Doch wie so oft im Fußball kam der Dämpfer, als man gerade anfing zu träumen. In der 43. Minute ließ Ruiz seine Klasse aufblitzen. Nach feinem Zuspiel des quirligen Aristidis Triantafyllou zog er trocken ab - 0:1. Torwart Aleksandar Dordevic streckte sich vergeblich, der Ball zappelte im Netz. "Wenn du Ruiz so viel Platz gibst, kannst du gleich die Rückfahrt planen", meinte ein Belgrad-Fan in der Pause süffisant.

Kaum war die zweite Halbzeit angepfiffen, zeigte Banja Luka aber, dass sie sich nicht kampflos ergeben würden. Nur eine Minute nach Wiederanpfiff hämmerte Marco Andrade den Ball nach Vorarbeit von Abwehrmann Ranisav Tosic ins Tor - 1:1! Das Stadion explodierte, Bierbecher flogen, und Trainer Blombovic brüllte seine Freude in den Nachthimmel. "Da hat’s sogar in der Trainerkabine vibriert", grinste später ein Ordner.

Doch wer dachte, das Spiel kippe nun zugunsten der Hausherren, irrte. Wieder war es Pedro Ruiz, der im richtigen Moment am richtigen Ort stand. In der 61. Minute, erneut nach Vorlage von Triantafyllou, nagelte er den Ball aus spitzem Winkel unter die Latte. 2:1 für Belgrad, und diesmal blieb es dabei.

Banja Luka warf in der Schlussphase alles nach vorn - inklusive der beiden 18-jährigen Nachwuchskräfte Marko Jovanovic und Zvonimir Trkulja, die ihr Debüt gaben. Beide sorgten für frischen Wind, Jovanovic prüfte den Keeper sogar zweimal ernsthaft (79. und 89. Minute). Doch der Ausgleich wollte nicht fallen. "Wir hatten sie am Rand des Nervenzusammenbruchs", behauptete Andrade nach der Partie, "aber Fußball ist kein Wunschkonzert."

Belgrad spielte die Führung clever herunter, auch wenn es in den letzten Minuten noch gelbe Karten für Marko Jankovic (54.) und Lennard Mann (94.) hagelte. Trainer Cevo Icvic nahm’s gelassen: "Wenn du kämpfst, bekommst du halt mal eine Karte. Das ist kein Schach hier." Seine Mannschaft hatte ohnehin das Geschehen weitgehend im Griff - 55 Prozent Ballbesitz, 15 Torschüsse und eine bemerkenswerte Ruhe am Ball ließen kaum Zweifel, wer an diesem Abend die reifere Truppe war.

Banja Luka hingegen kämpfte mit Leidenschaft, kam auf immerhin zehn Torschüsse, aber zu selten in die gefährlichen Räume. "Wir haben zu kompliziert gespielt", räumte Mittelfeldmann Adam Miller ein. "Manchmal ist der einfache Pass der schönste."

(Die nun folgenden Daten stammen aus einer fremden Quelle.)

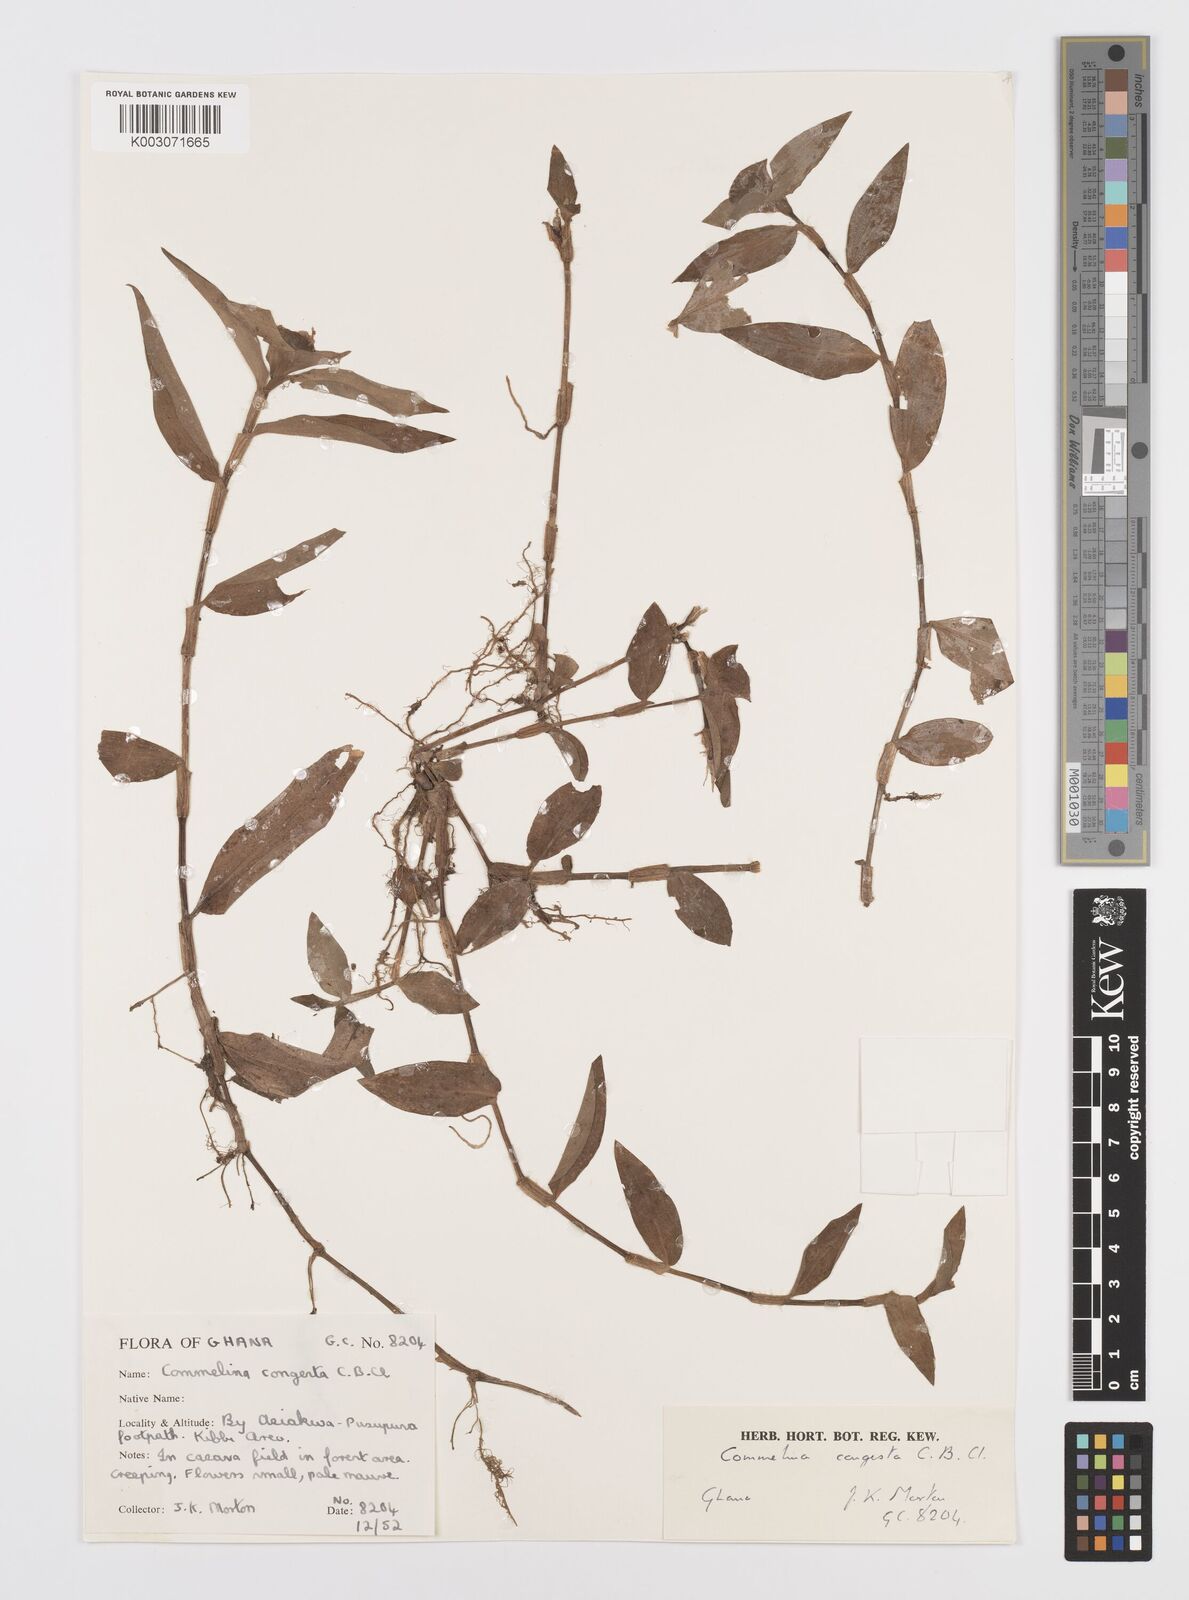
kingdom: Plantae
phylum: Tracheophyta
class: Liliopsida
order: Commelinales
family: Commelinaceae
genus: Commelina
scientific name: Commelina congesta
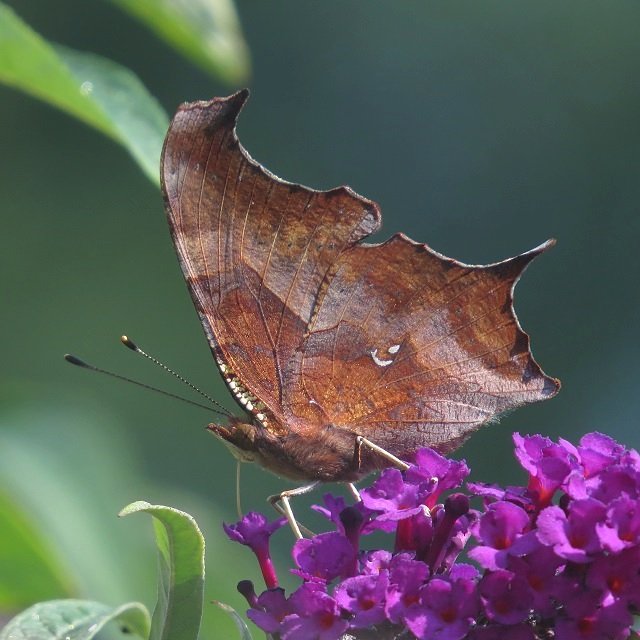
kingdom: Animalia
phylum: Arthropoda
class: Insecta
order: Lepidoptera
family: Nymphalidae
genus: Polygonia
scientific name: Polygonia interrogationis
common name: Question Mark
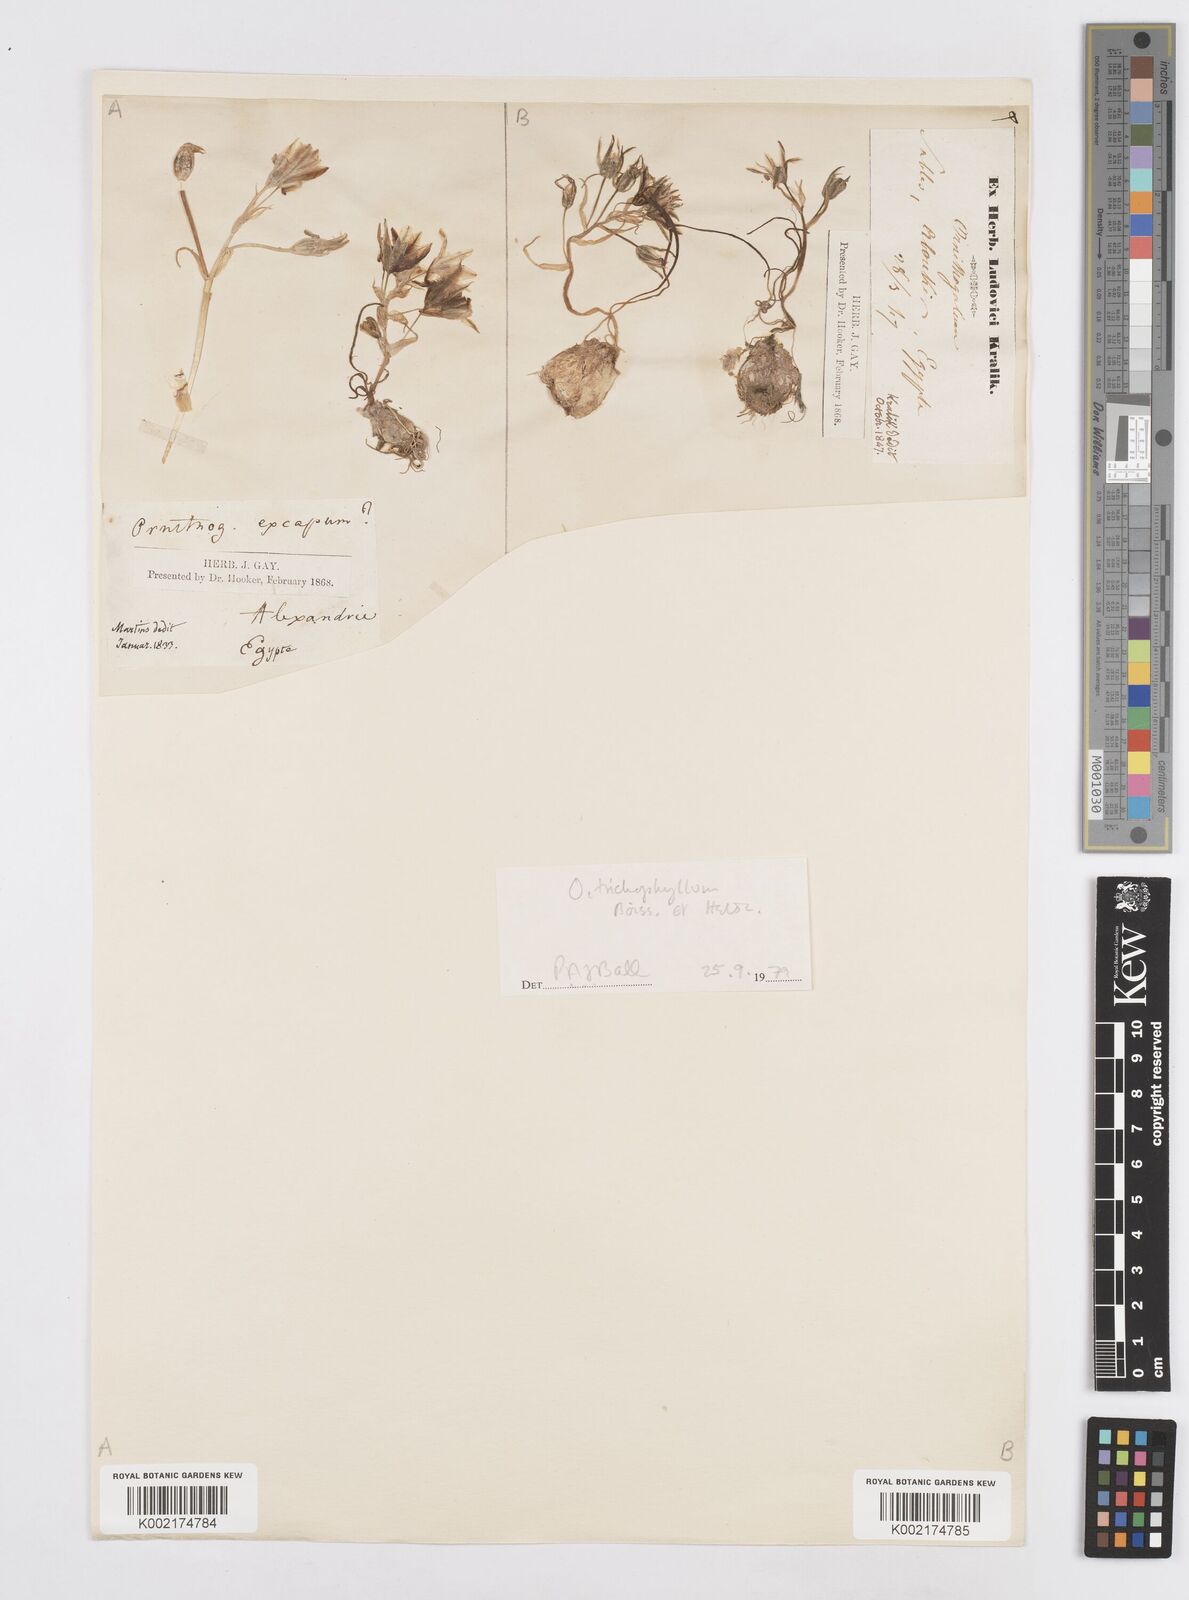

Als der Schlusspfiff ertönte, blieb den Heimfans nur höflicher Applaus. Pedro Ruiz wurde von den Belgrader Anhängern gefeiert wie ein Rockstar - allerdings ohne Gitarrensolo, dafür mit zwei Toren, die Banja Luka noch eine Weile verfolgen dürften.

Trainer Blombovic verabschiedete sich mit einem Schulterzucken: "Wir waren nah dran, aber Ruiz war heute einfach besser. Vielleicht sollte ich ihm mal einen Vertrag anbieten."

Ein letzter Blick auf die Anzeigetafel - 1:2. Gerechtes Ergebnis, wenn man ehrlich ist. Und während die Flutlichter langsam erloschen, hallte ein Satz über die leeren Ränge, den man sich merken sollte: Fußball ist manchmal grausam - aber nie langweilig.

Und das ist ja schon fast ein Trostpreis.